The Bush administration could instead have chosen to create a true alliance of democracies to fight the illiberal currents coming out of the Middle East. It could also have tightened economic sanctions and secured the return of arms inspectors to Iraq without going to war. It could have made a go at a new international regime to battle proliferation. All of these paths would have been in keeping with American foreign policy traditions. But Mr. Bush and his administration freely chose to do otherwise.

The administration's policy choices have not been restrained by domestic political concerns any more than by American foreign policy culture. Much has been made of the emergence of "red state" America, which supposedly constitutes the political base for President Bush's unilateralist foreign policy, and of the increased number of conservative Christians who supposedly shape the president's international agenda. But the extent and significance of these phenomena have been much exaggerated.

So much attention has been paid to these false determinants of administration policy that a different political dynamic has been underappreciated. Within the Republican Party, the Bush administration got support for the Iraq war from the neoconservatives (who lack a political base of their own but who provide considerable intellectual firepower) and from what Walter Russell Mead calls "Jacksonian America" - American nationalists whose instincts lead them toward a pugnacious isolationism.
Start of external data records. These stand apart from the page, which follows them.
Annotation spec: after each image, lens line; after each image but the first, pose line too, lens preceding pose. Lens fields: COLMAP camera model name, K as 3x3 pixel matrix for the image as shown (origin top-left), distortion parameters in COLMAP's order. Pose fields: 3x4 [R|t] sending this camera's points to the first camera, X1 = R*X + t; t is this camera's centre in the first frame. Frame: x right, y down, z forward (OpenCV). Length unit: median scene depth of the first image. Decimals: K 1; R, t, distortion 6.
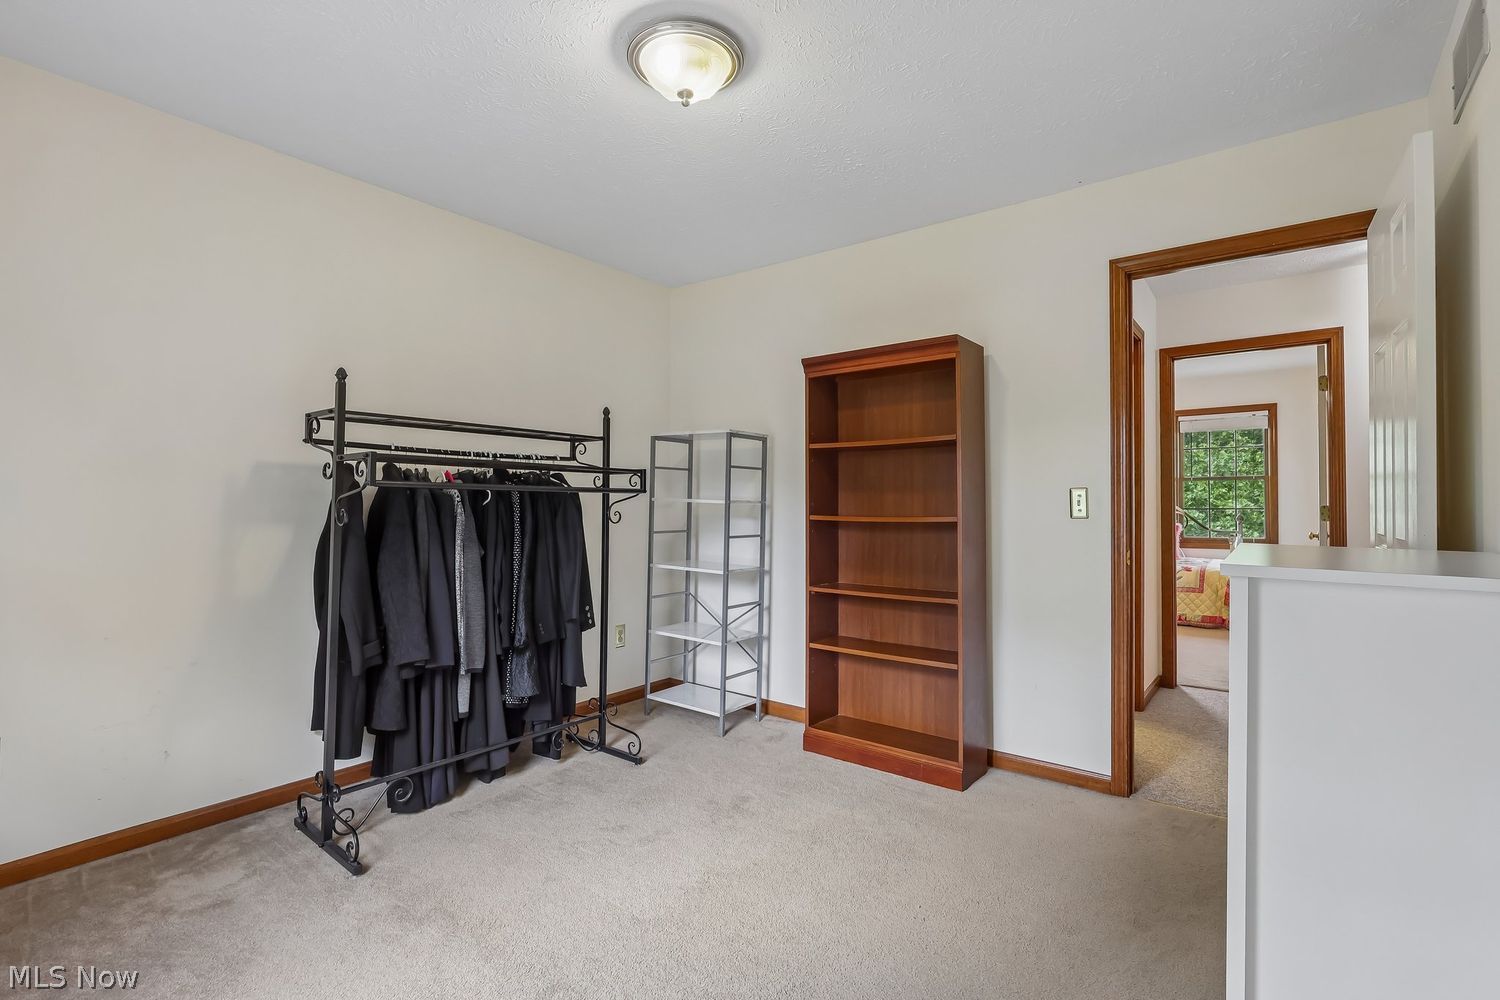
lens RADIAL K [[713.8, 0, 759.0], [0, 713.8, 503.1], [0, 0, 1]] dist [0.014363, -0.000046]
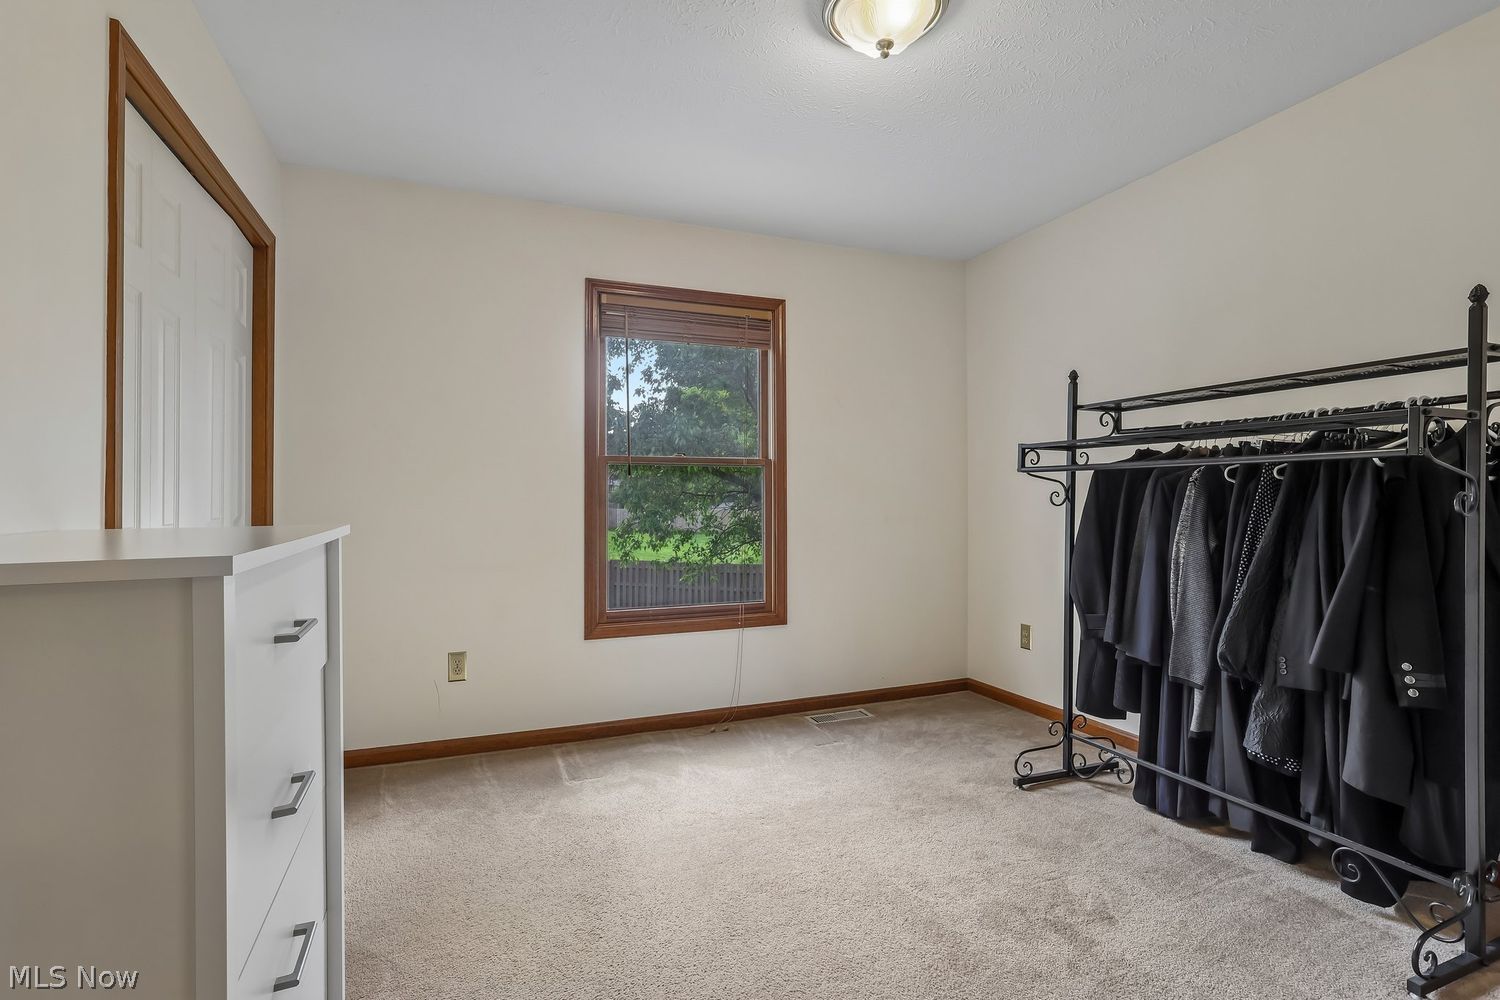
lens RADIAL K [[713.8, 0, 748.6], [0, 713.8, 494.1], [0, 0, 1]] dist [0.014363, -0.000046]
pose [[-0.514072, -0.001012, -0.857747, 1.145409], [0.008963, 0.999938, -0.006551, 0.026728], [0.857700, -0.011056, -0.514031, 1.950276]]
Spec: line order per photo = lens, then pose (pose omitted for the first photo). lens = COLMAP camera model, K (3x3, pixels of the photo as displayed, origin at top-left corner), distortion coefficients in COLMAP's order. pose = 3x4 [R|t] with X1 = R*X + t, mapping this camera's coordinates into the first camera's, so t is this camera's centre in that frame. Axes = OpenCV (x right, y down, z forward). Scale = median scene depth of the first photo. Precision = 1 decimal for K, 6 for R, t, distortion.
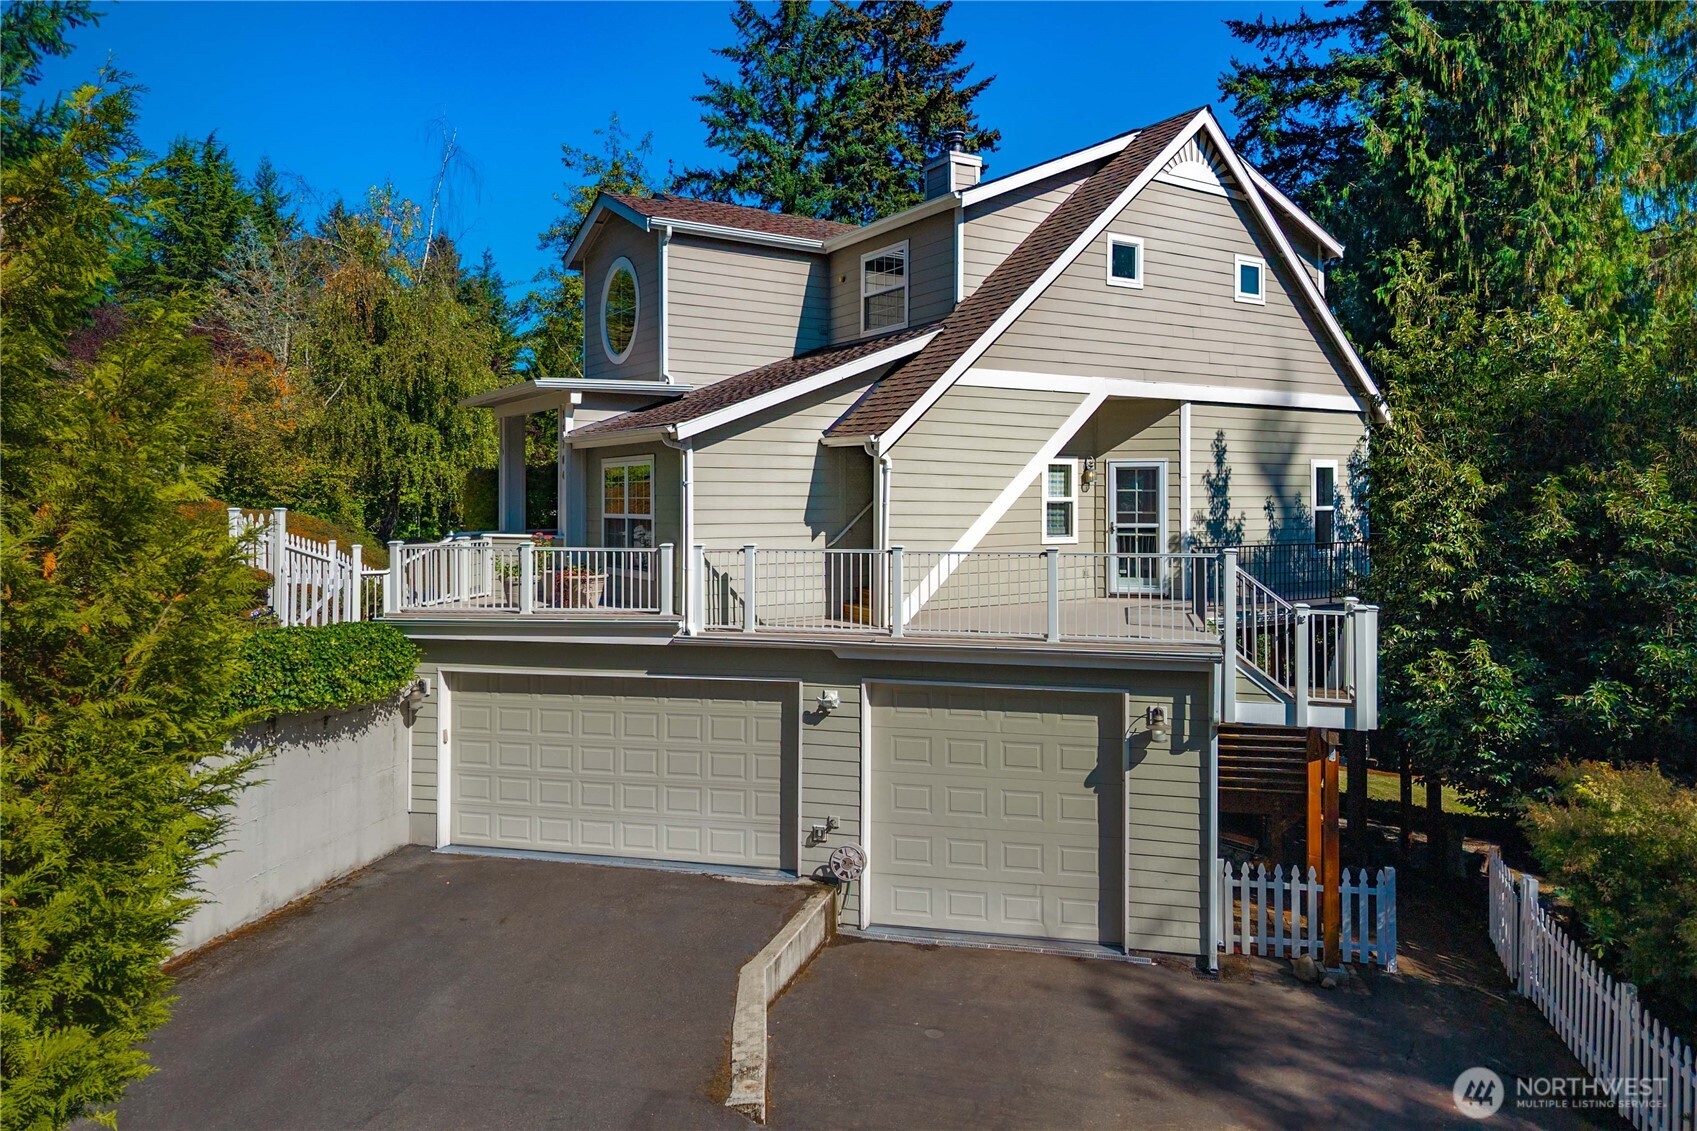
lens RADIAL K [[1137.9, 0, 848.4], [0, 1137.9, 508.9], [0, 0, 1]] dist [0.005736, 0.001707]
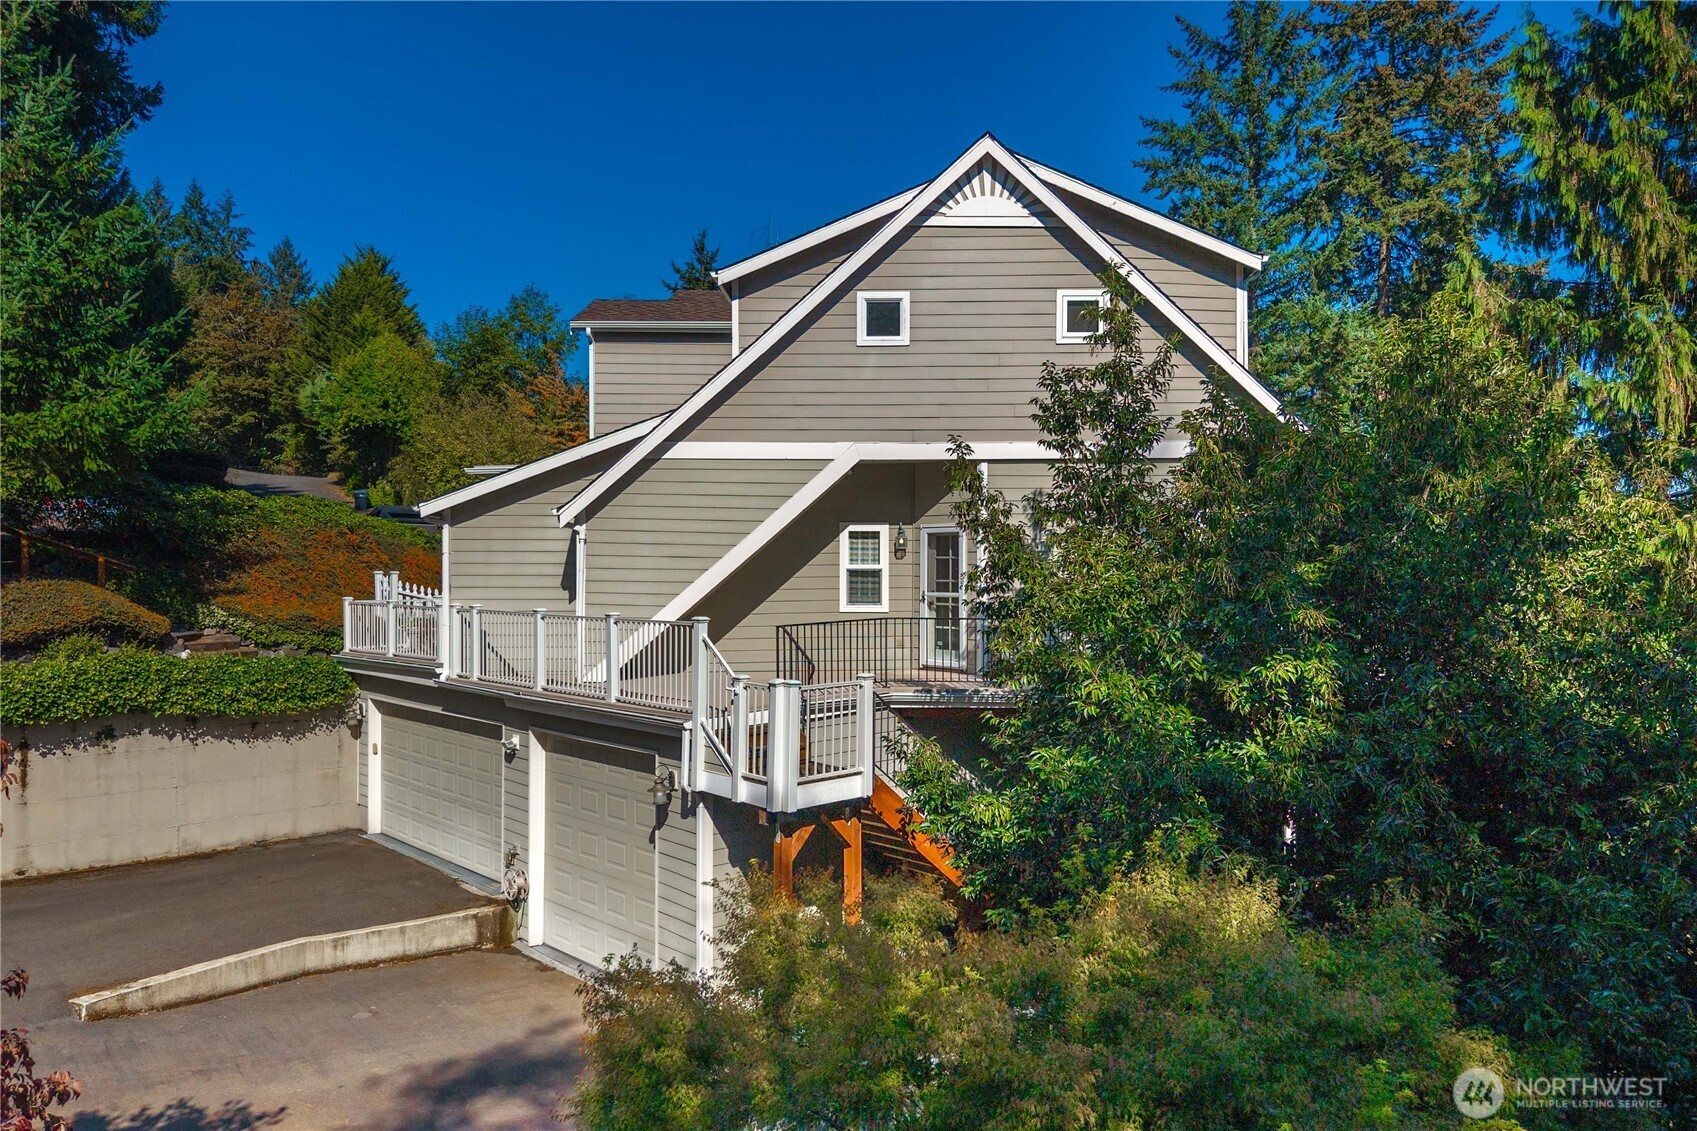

Happenstance then magnified this unlikely alliance. Failure to find weapons of mass destruction in Iraq and the inability to prove relevant connections between Saddam Hussein and Al Qaeda left the president, by the time of his second inaugural address, justifying the war exclusively in neoconservative terms: that is, as part of an idealistic policy of political transformation of the broader Middle East. The president's Jacksonian base, which provides the bulk of the troops serving and dying in Iraq, has no natural affinity for such a policy but would not abandon the commander in chief in the middle of a war, particularly if there is clear hope of success.

This war coalition is fragile, however, and vulnerable to mishap. If Jacksonians begin to perceive the war as unwinnable or a failure, there will be little future support for an expansive foreign policy that focuses on promoting democracy. That in turn could drive the 2008 Republican presidential primaries in ways likely to affect the future of American foreign policy as a whole.

Are we failing in Iraq? That's still unclear. The United States can control the situation militarily as long as it chooses to remain there in force, but our willingness to maintain the personnel levels necessary to stay the course is limited. The all-volunteer Army was never intended to fight a prolonged insurgency, and both the Army and Marine Corps face manpower and morale problems. While public support for staying in Iraq remains stable, powerful operational reasons are likely to drive the administration to lower force levels within the next year.

With the failure to secure Sunni support for the constitution and splits within the Shiite community, it seems increasingly unlikely that a strong and cohesive Iraqi government will be in place anytime soon. Indeed, the problem now will be to prevent Iraq's constituent groups from looking to their own militias rather than to the government for protection. If the United States withdraws prematurely, Iraq will slide into greater chaos. That would set off a chain of unfortunate events that will further damage American credibility around the world and ensure that the United States remains preoccupied with the Middle East to the detriment of other important regions - Asia, for example - for years to come.

We do not know what outcome we will face in Iraq. We do know that four years after 9/11, our whole foreign policy seems destined to rise or fall on the outcome of a war only marginally related to the source of what befell us on that day. There was nothing inevitable about this. There is everything to be regretted about it.

Francis Fukuyama, a professor of international political economy at the Johns Hopkins School of Advanced International Studies, is editorial board chairman of a new magazine, The American Interest.